Nelo creators Qasim Rasi, Hammad Jutt and Pavlo Malynin struck a licensing deal with Universal Studios to tie in their fashion-forward app to the movie Pitch Perfect 3.
(Edmonton) A fashion-forward app developed by a University of Alberta trio has made it big in Hollywood.
Nelo, which bills itself as the “Home of Hollywood Fashion,” has been licensed by Universal Studios as an official partner app to the movie Pitch Perfect 3.
The Tinseltown deal was an early holiday gift for the app’s enterprising creators, U of A computer engineering student Hammad Jutt, computing science student Pavlo Malynin and Qasim Rasi, former director of eHUB, the U of A’s business support network.
“There’s a lot of pride that we did this in Edmonton, not New York or Hollywood,” said Malynin. “It shows that if you want to do it, you can do it.”
The app is powering a contest for users to dress digital versions of the comedy flick’s female stars. It will be promoted to millions of fans by the powerhouse movie studio alongside the film when it opens Dec. 22. Fashionistas can tap into a catalogue featuring millions of products from more than 1,000 retailers, then share their created outfits online. The film’s costume designer, Salvador Pérez, will choose three of the fan-designed looks and award them to the top three winners.
Securing a deal in November with Universal Studios is the latest coup for the Nelo app and its developers. By the time they made their pitch to the film company this past fall, they’d already landed 19 cream-of-the-crop fashion designers for their platform from a string of 34 hit TV shows including The Mindy Project, Suits, Mad Men and Two Broke Girls.
The app invites users to shop for fashions curated by Hollywood costume designers and makeup artists, purchase personal consultations with the designers, and curate their own looks and share them with friends.
“It takes appreciation for fashion to the next level,” Malynin said. “We’re connecting fashion lovers with Hollywood and with other fashion-minded people. The designers are trendsetters. You see something you like that someone is wearing on TV and this lets you buy it right away. Or you see a special piece and you’re not sure what to wear it with, so you can go to our app and find that out. Or you can have your own personal designer.”
It took time to get top costume designers on board with their app, but Malynin believes the trio succeeded where similar companies failed by partnering with them and crediting their talent. For every garment sold, the designer gets a share of the revenue.
“We aren’t treating them as a product, but helping them elevate their brand. Many of them don’t get enough recognition; they’ve always been in the background. We told them we’d make a platform that works for them.”

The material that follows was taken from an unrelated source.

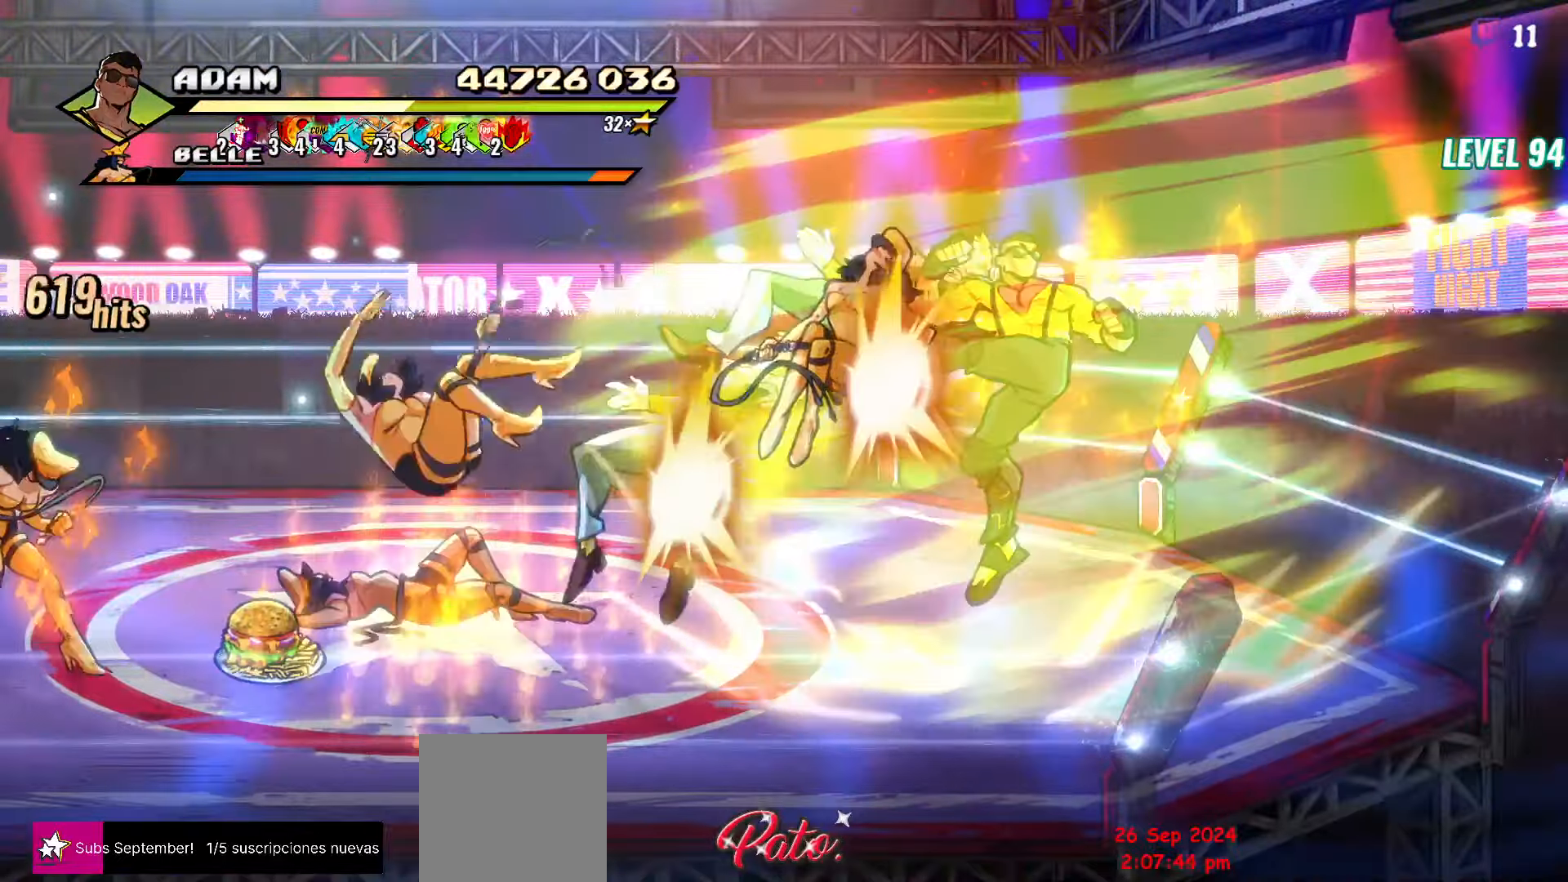
{"buttons": ["Y"], "events": [[400, "Y", "down"]]}
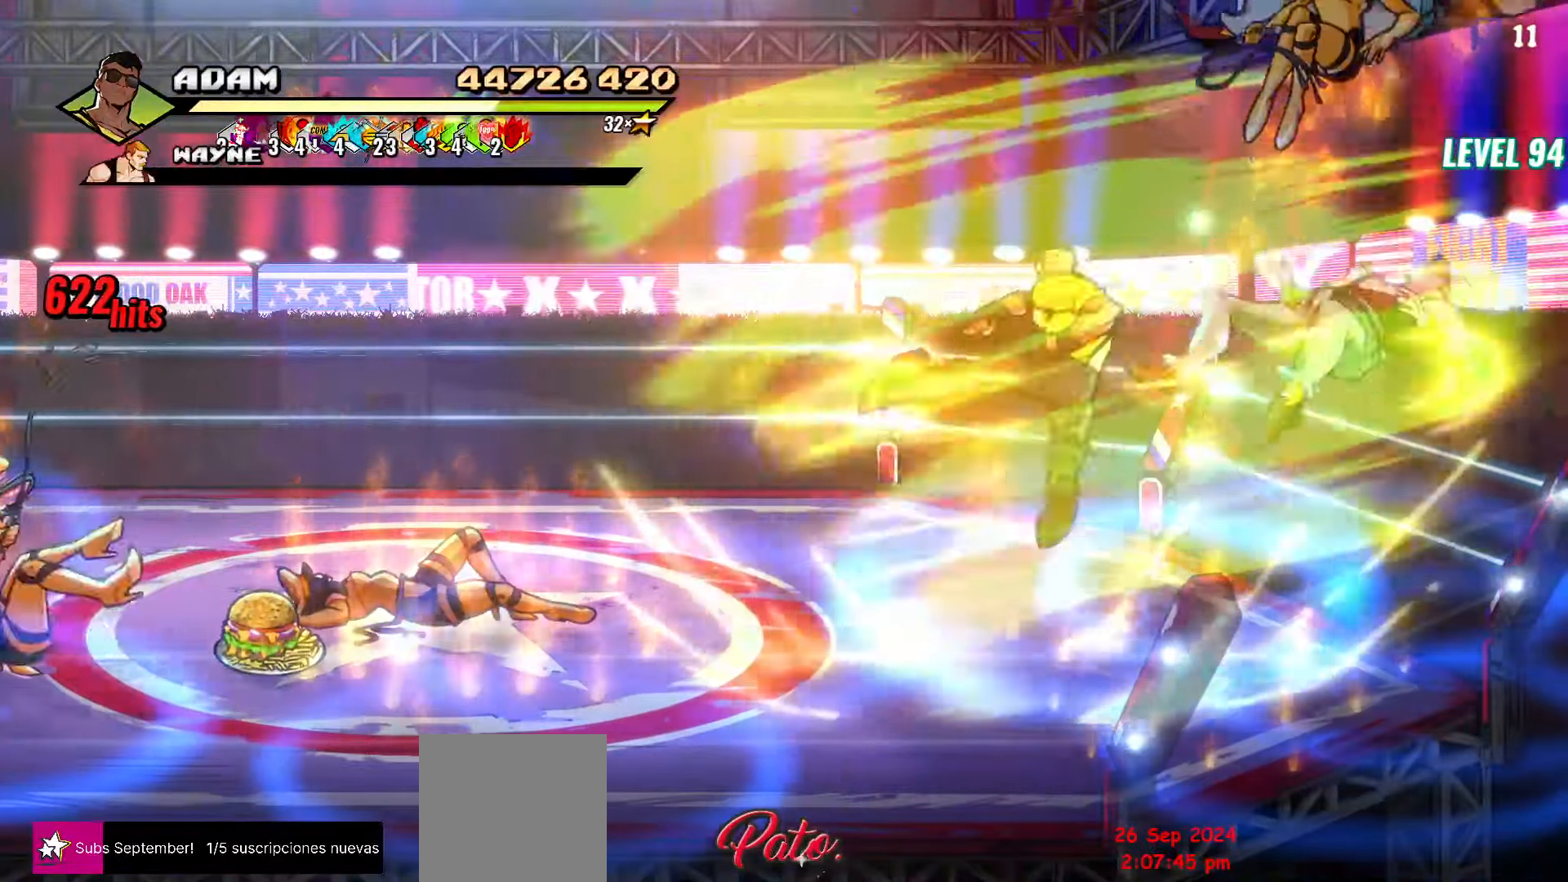
{"buttons": ["Y", "DPAD_RIGHT"], "events": [[450, "DPAD_RIGHT", "down"]]}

They began playing with the idea of Nelo in 2015, after meeting through Rasi’s outreach work for eHUB. It began when Jutt went looking online to buy a tiger-print shirt he’d seen in a movie, but spent hours trying to find it.
The problem is often compounded by cheap knock-offs that the designer gets no credit for, Malynin said. “We wanted to solve these problems, and then realized there was bigger potential out there.”
To build Nelo, they each brought special talents to the table, with Malynin taking care of operational details on the app, Jutt providing its polished look and Rasi handling the business end. They won a handful of business innovation awards along the way, which helped fund their ongoing work. Eventually, they started their own company, TVCOM, around the app.
They decided to approach Universal after the mega-company partnered with Snapchat to create selfie stickers promoting Pitch Perfect 3. “Universal was engaging customers in a direct way, and we thought, why not do that with fashion? We saw it as a way to elevate our brand. So we sent an email and made a phone call.”
It took a few months to iron out the details, but studio officials liked the idea. “They’d never seen anything like it before—it was a new way to reach out to their viewers,” Malynin said.
The group plan to keep going with their tech company and are mulling ways to step up their game. Ideas include adding small, exclusive boutiques to Nelo, manufacturing and selling custom-ordered exclusive pieces created by the designers and even livestreaming the app as users watch the related TV shows.
“We can create some very novel things. It doesn’t matter if you are in Edmonton or anywhere else,” Malynin said. “Anything is possible.”